Ces jeunes remplaçants choisissent la métropole et le bord de mer, jamais la « diagonale du vide », cette bande de territoires ruraux peu peuplés qui traverse le pays du nord-est au sud-ouest. En Creuse comme en Lozère, ils ne sont que cinq ; le Territoire de Belfort n’en aligne que six. Le titulaire d’une pharmacie de village qui cherche quelqu’un pour un jour de fermeture appelle dans le vide, faute de candidats prêts à s’y déplacer. La liberté géographique que ces diplômés revendiquent les tient à distance des zones qui en auraient le plus besoin.

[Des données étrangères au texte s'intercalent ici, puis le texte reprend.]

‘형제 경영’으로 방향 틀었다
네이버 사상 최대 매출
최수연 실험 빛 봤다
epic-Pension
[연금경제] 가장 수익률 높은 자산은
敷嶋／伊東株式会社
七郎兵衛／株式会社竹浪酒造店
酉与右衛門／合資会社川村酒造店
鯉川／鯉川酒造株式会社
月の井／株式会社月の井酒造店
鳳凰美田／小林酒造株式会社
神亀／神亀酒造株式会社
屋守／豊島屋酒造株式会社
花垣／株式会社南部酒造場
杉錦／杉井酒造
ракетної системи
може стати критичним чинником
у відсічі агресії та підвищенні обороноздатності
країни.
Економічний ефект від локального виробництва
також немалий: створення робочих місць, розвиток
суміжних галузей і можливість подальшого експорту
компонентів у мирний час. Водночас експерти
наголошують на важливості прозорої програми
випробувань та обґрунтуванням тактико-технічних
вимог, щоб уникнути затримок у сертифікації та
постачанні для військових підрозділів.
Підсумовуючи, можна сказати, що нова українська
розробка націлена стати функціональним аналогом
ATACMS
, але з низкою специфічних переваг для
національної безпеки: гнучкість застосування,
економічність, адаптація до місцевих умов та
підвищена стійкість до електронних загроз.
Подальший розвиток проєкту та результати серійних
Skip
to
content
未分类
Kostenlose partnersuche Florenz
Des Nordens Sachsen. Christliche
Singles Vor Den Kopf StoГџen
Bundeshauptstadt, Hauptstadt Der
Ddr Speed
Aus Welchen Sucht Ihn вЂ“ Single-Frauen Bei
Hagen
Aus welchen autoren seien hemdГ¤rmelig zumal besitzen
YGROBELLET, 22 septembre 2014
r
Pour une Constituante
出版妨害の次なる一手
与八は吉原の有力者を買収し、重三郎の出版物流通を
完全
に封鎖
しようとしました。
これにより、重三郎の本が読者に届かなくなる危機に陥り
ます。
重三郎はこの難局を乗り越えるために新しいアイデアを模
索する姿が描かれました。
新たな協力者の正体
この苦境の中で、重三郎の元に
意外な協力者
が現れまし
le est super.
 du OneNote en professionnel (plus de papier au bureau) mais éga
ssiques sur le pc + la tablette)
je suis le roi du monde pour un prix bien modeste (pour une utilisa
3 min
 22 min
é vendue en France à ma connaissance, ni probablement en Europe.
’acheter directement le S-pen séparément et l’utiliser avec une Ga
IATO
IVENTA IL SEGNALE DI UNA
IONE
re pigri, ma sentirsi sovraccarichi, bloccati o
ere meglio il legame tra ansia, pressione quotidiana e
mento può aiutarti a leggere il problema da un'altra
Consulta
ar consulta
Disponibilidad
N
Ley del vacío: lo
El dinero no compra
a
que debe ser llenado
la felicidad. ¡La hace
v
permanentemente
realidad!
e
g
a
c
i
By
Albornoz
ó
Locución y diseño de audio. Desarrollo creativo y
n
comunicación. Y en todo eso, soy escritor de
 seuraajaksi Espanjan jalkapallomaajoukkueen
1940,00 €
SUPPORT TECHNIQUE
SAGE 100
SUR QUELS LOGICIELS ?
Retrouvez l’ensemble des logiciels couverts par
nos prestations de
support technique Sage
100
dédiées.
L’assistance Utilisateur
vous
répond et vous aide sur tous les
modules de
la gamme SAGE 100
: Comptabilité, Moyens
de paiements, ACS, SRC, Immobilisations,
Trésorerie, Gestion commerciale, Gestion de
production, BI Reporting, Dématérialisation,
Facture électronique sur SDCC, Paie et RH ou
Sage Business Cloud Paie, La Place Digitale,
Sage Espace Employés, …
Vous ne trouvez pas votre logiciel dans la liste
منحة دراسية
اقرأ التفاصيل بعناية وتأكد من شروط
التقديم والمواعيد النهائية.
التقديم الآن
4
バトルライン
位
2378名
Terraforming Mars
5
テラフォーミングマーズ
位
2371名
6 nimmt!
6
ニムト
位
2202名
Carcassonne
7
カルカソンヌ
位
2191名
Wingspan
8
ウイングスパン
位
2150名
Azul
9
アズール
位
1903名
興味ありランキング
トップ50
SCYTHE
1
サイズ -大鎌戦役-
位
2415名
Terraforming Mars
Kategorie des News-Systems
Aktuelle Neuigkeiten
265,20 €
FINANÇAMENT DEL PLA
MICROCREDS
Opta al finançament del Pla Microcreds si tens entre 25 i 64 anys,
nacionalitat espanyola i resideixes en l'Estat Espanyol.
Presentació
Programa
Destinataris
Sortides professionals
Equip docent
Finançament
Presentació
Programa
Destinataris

Rester libre ou se fixer, le dilemme des trentenaires
Le jeune intérimaire qui change d’officine chaque semaine ne suit aucun patient dans la durée. Le malade chronique, qui retire son traitement au même comptoir depuis des années, ne retrouve plus le même visage d’une visite à l’autre. Le pharmacien de famille, celui qui connaît les ordonnances de longue date, s’efface derrière une succession de remplaçants que le patient ne reconnaît pas.
Pour ramener ces trentenaires vers le poste fixe, les pharmacies devront revoir les salaires et les perspectives d’évolution qu’elles y attachent. Tant qu’elles ne l’auront pas fait, les diplômés de moins de 36 ans continueront de préférer leur agenda de remplaçant au poste stable qu’on leur propose.